Optimizing complex typed object assignments
4 November 2013
I want to optimize assignments to struct-typed fields in typed objects. This post is an effort to work through my optimization plan.
The goal
Imagine some code like this:
var PointType = new StructType({x: int32, y: int32});
var LineType = new StructType({from: PointType,
to: PointType});
var line = new LineType();
line.to = {x: 22, y: 44};
The last line in particular is the one I am interested in. Today we execute this in the most naive way. The code which ion generates looks something like:
var tmp = {x: 22, y: 44};
SetProperty(line, "to", tmp) // a C++ helper
This means that a fresh temporary object tmp
is allocated. There is
no special optimization for setting properties whose types are complex
types like PointType
, so line.to
results in a call into the
interpreter, which eventually calls the self-hosted function
ConvertAndCopyTo
. This function will reflectively walk tmp
,
essentially doing the equivalent of:
var tmp = {x: 22, y: 44};
line.to.x = int32(tmp.x);
line.to.y = int32(tmp.y);
There are many sources of inefficiency here:
- Constructing the temporary object
tmp
. - Going into C++ code from JS then back to self-hosted JS.
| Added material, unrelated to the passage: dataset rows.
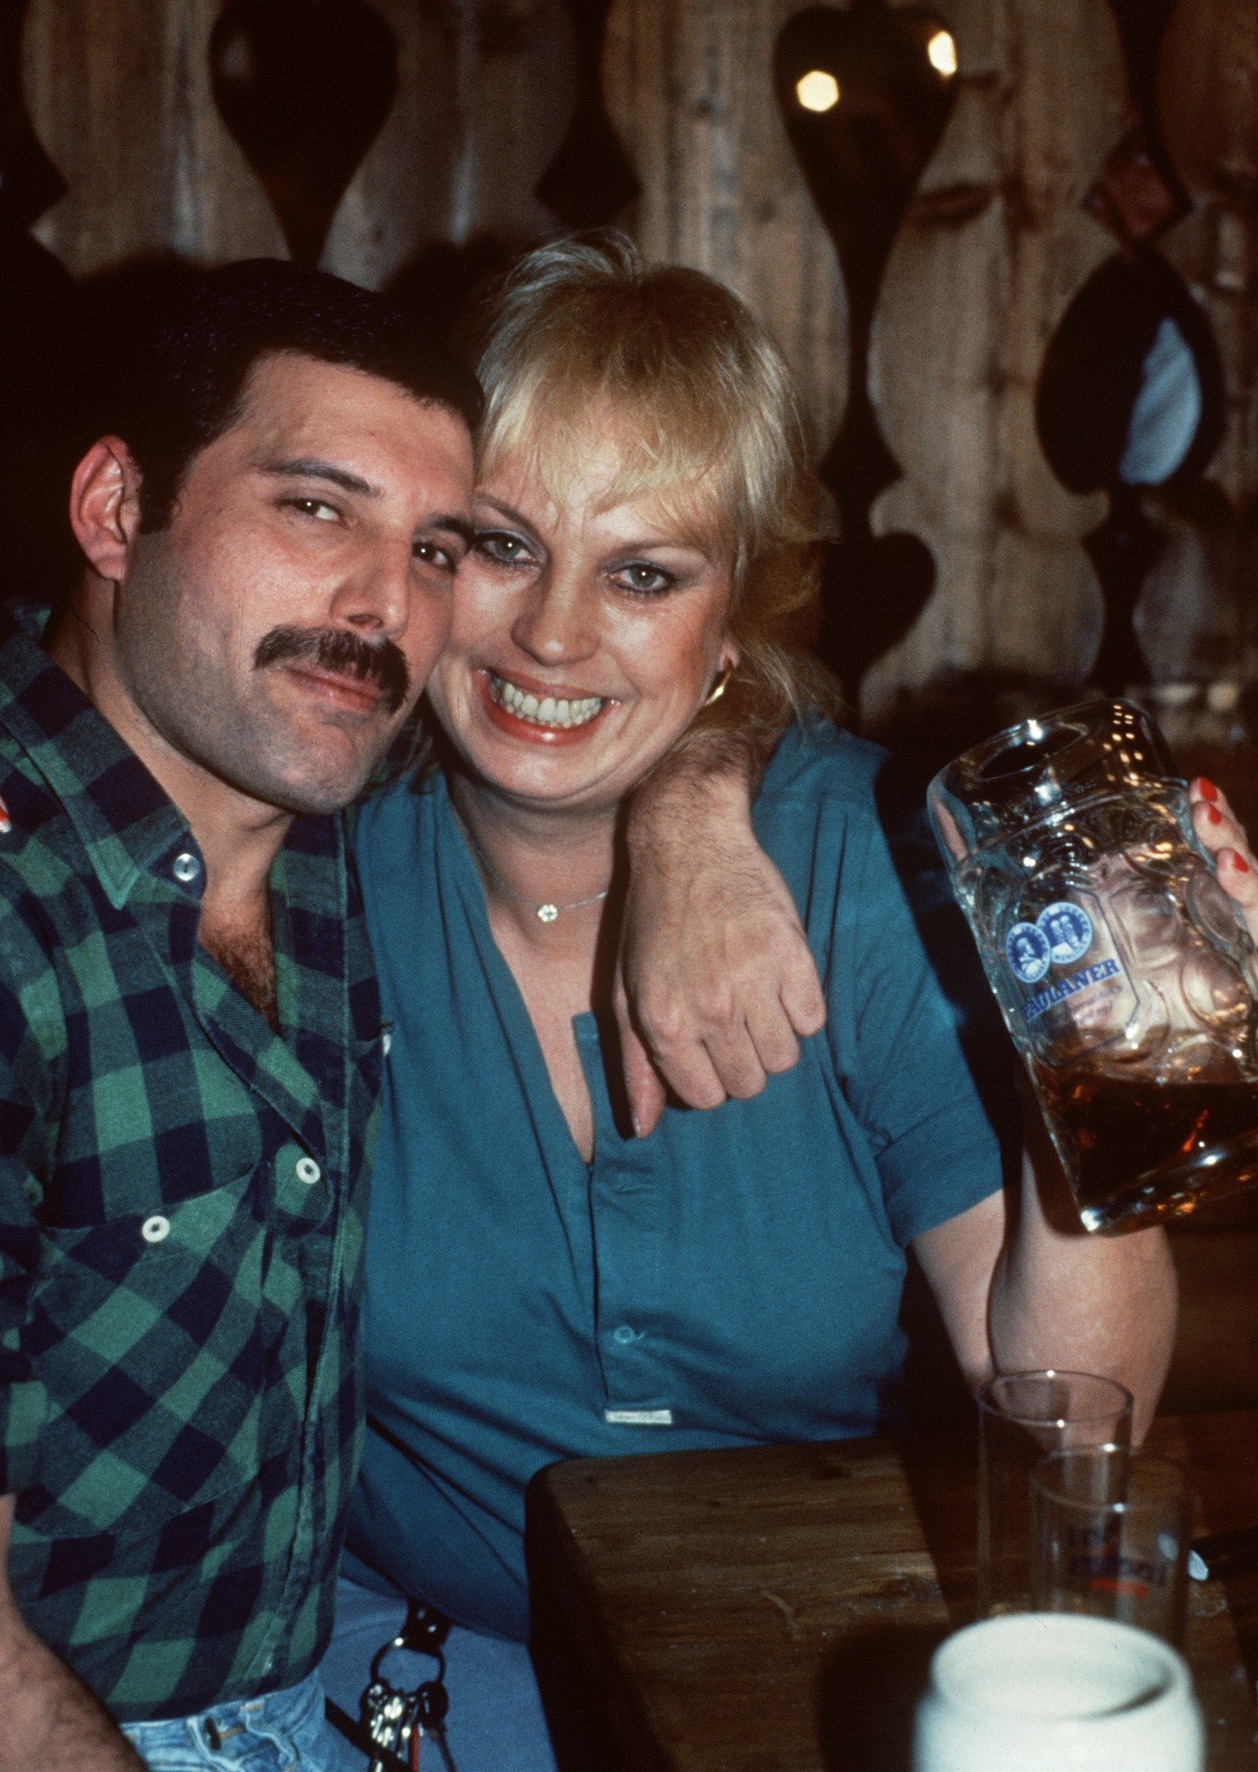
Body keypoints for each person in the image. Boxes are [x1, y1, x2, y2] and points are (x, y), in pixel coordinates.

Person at [321, 235, 1258, 1769]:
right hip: (413, 1666)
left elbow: (1066, 1412)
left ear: (731, 619)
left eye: (644, 572)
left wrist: (1096, 1091)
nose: (556, 634)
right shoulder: (312, 865)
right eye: (504, 544)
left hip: (778, 1649)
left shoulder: (865, 863)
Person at [0, 258, 809, 1772]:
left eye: (443, 545)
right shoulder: (31, 909)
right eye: (316, 509)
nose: (385, 605)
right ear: (116, 511)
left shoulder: (330, 830)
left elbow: (686, 683)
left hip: (328, 1688)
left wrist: (698, 804)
- The reflective walk done by
ConvertAndCopyTo
.
The pending patch in bug 933289 eliminates point 2.
Basically all the patch does is to convert the generic SetProperty
call, which goes into C++ and then into self-hosted code, so that it
directly invokes the self-hosted code. Therefore the generated code
now looks like:
var tmp = {x: 22, y: 44};
ConvertAndCopyTo(Point, line, 8, tmp)
This is a slight optimization in that we’ve baked in the offset of the
to
field (8 bytes) and we avoid the JS to C++ to JS transition, but
we are still allocating a temporary and we’re still using a reflective
walk to read out and copy the properties. What I’m looking at now is
how we can eliminate those two parts.
Optimizing in stages
My plan is to add two optimizations. The first would expand calls to
ConvertAndCopyTo
into a series of assignments in the case where we
know the type of the value being assigned. Therefore, a call like
ConvertAndCopyTo(Point, line, 8, tmp)
would be expanded in place to
something like:
var tmp = {x: 22, y: 44};
line.to.x = int32(tmp.x)
line.to.y = int32(tmp.y)
Next, a second optimization would detect reads like tmp.x
where
we can statically determine the result and propagate the value. This
means that the code above would be optimized to:
var tmp = {x: 22, y: 44};
line.to.x = int32(22);
line.to.y = int32(44);
Finally, dead-code elimination should be able to remove the temporary.
This approach has the advantage that the second half can benefit general code. For example, a common pattern in some of the PJS code I’ve looked is to use constant vectors like so:
var constantFactors = [3.14159, 2.71828, 6.67384];
var x = constantFactors[0] * vector[0];
var y = constantFactors[1] * vector[1];
var z = constantFactors[2] * vector[2];
The same optimization would constant propagate those uses. (I don’t believe we optimize this kind of code today; of course, if we do, that’s great, less work for me.)
One tricky case
However, after some discussion with jandem on IRC, I realized that
this strategy was overly ambitious. In particular, the first step
which expands calls to ConvertAndCopyTo
provides no way to recover
in case the JIT code should be invalidated. In the running example,
this isn’t an issue, but in general a read like tmp.x
or tmp.y
could in fact access a getter and have arbitrary side-effects. That
means that we must be able to bailout of the jitted code and resume
execution in the interpreter.
For example, imagine some code like:
line.to = evilObject;
this line would be optimized to:
ConvertAndCopyTo(Point, line, 8, evilObject)
and that call would in turn be expanded to:
line.to.x = int32(evilObject.x);
line.to.y = int32(evilObject.y);
Now imagine that evilObject.x
is in fact a getter that modifies some
global variables, and evilObject.y
is a getter that throws an
exception. Since throwing exceptions boots us out of jitted code, that
means that we have to bailout to the interpreter while reading
evilObject.y
. The problem is that the interpreter only has a single
bytecode for the entire assignment; it doesn’t have a way to represent
having partially progressed through the assignment. And, since
accessing evilObject.x
actually mutates a global variable, we can’t
just re-do the entire assignment.
To avoid this scenario, we can lean on TI so as to ensure that we only
expand ConvertAndCopyTo
calls when we can ensure that the source
value properties are normal data properties and hence accessing them
will not produce globally visible side-effects. This means that even
if we do have to throw or revert, we can always bail out and repeat
the entire assignment without ill effects.
At least that’s my plan! I hope to hack some on this tonight / tomorrow, so we’ll see if I encounter any surprises.